→ Provided passage

As promised last week, this week’s post is a discussion of my changes to the rules draft for my table.
Overall
This list of changes shouldn’t be seen as an indictment of the new Storypath system from White Wolf/Onyx Path. They’re testing it in Scion, and also using it for the updated Aeon line. I’d also expect miscellaneous developments from it to find their way back into World of Darkness games over time.
Overall, it’s a very nice job at taking the sacred cows of the Storyteller system and updating them with modern design ideas. In particular, the move to using successes to purchase effects from a menu is woven pretty well throughout the system (though admittedly some systems are just like “we couldn’t think of anything granular, so just use it as margin of success” which is always a danger with a universal mechanic). This really shines in combat, as simply dealing as much damage as possible has been downplayed in favor of miscellaneous stunts, which seems like it will result in more tactical play.
Adding Difficulty vs. Complications
One of the areas I think the rules need some more revisions are in the idea of Complications. It seems very much like different sections of the draft were written by people that didn’t agree on what the rule does (which is, of course, likely in this type of development). The core idea of Complications are that they’re “you succeed, but…” thresholds on the action. A test could have Difficulty 1, Complication 2: If you only get 1-2 successes, you still succeed, but you need 3+ successes to get a success without suffering a drawback. With the stunting system, you could even decide that you’d rather buy a 2 point stunt and take the drawback, even with a lot of successes.

→ Job 1
Return the stretch of the Storypath rules post from "Adding Difficulty vs." through "lot of successes.".
→ Job 2
In the Storypath rules post, which game is the new Storypath system being tested in?
→ Job 3
Summarize the Storypath rules post in two sentences.

→ Data provided
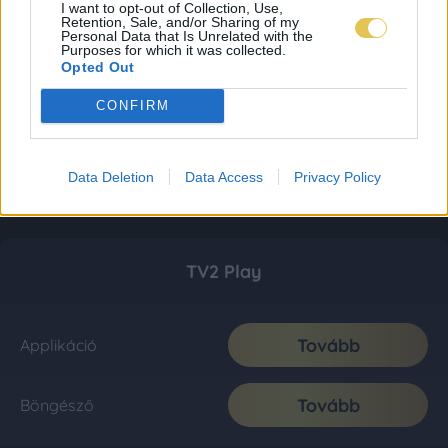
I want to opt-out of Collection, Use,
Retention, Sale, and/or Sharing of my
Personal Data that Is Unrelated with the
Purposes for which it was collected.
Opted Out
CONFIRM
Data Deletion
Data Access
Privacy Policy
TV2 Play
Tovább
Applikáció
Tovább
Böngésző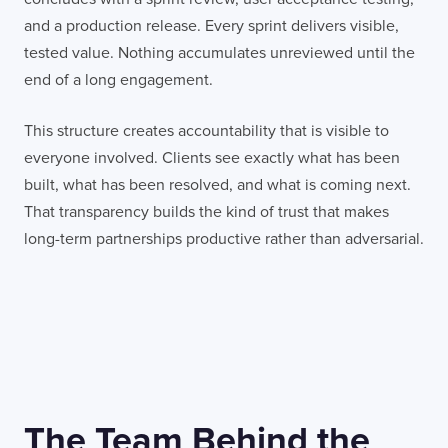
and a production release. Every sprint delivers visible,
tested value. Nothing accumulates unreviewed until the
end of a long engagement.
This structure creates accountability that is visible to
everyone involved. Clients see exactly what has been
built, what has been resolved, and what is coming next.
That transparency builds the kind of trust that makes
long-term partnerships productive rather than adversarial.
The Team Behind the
==
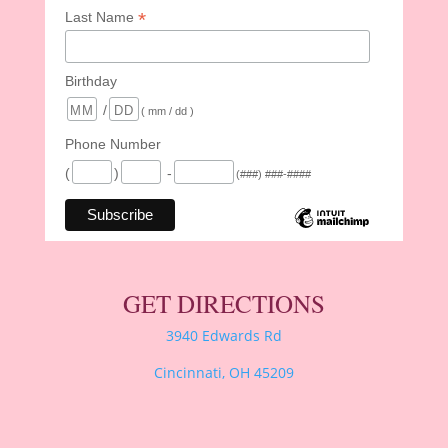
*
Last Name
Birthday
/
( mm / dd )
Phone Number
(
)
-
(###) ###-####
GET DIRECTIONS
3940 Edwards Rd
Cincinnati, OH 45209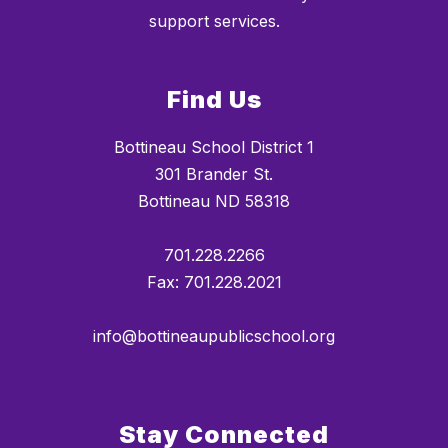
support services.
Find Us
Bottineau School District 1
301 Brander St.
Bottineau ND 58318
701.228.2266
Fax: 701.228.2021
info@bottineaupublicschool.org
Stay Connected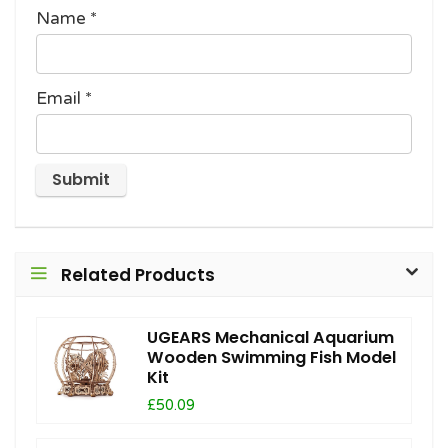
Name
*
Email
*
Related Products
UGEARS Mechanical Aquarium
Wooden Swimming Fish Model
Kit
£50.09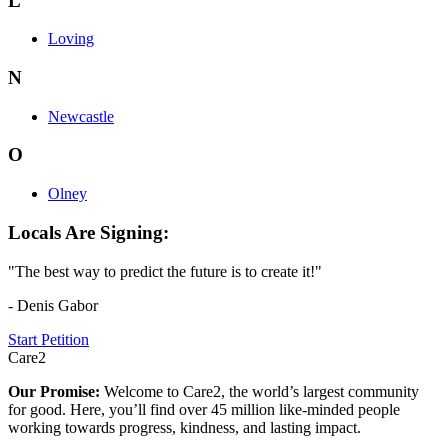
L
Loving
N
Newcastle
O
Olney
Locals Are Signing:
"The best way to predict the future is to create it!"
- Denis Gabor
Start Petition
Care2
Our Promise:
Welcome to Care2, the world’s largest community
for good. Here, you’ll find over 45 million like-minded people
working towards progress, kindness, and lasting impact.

→ Exercise solution 1
Adding Difficulty vs. Complications
One of the areas I think the rules need some more revisions are in the idea of Complications. It seems very much like different sections of the draft were written by people that didn’t agree on what the rule does (which is, of course, likely in this type of development). The core idea of Complications are that they’re “you succeed, but…” thresholds on the action. A test could have Difficulty 1, Complication 2: If you only get 1-2 successes, you still succeed, but you need 3+ successes to get a success without suffering a drawback. With the stunting system, you could even decide that you’d rather buy a 2 point stunt and take the drawback, even with a lot of successes.

→ Exercise solution 2
Scion.

→ Exercise solution 3
The changes are not meant as an indictment of Storypath, which updates the Storyteller system with modern design ideas, most notably by letting successes purchase effects from a menu, which especially improves combat by favoring stunts over raw damage. Complications, thresholds meaning "you succeed, but…", still need revision, since different sections of the draft seem to disagree on how the rule works.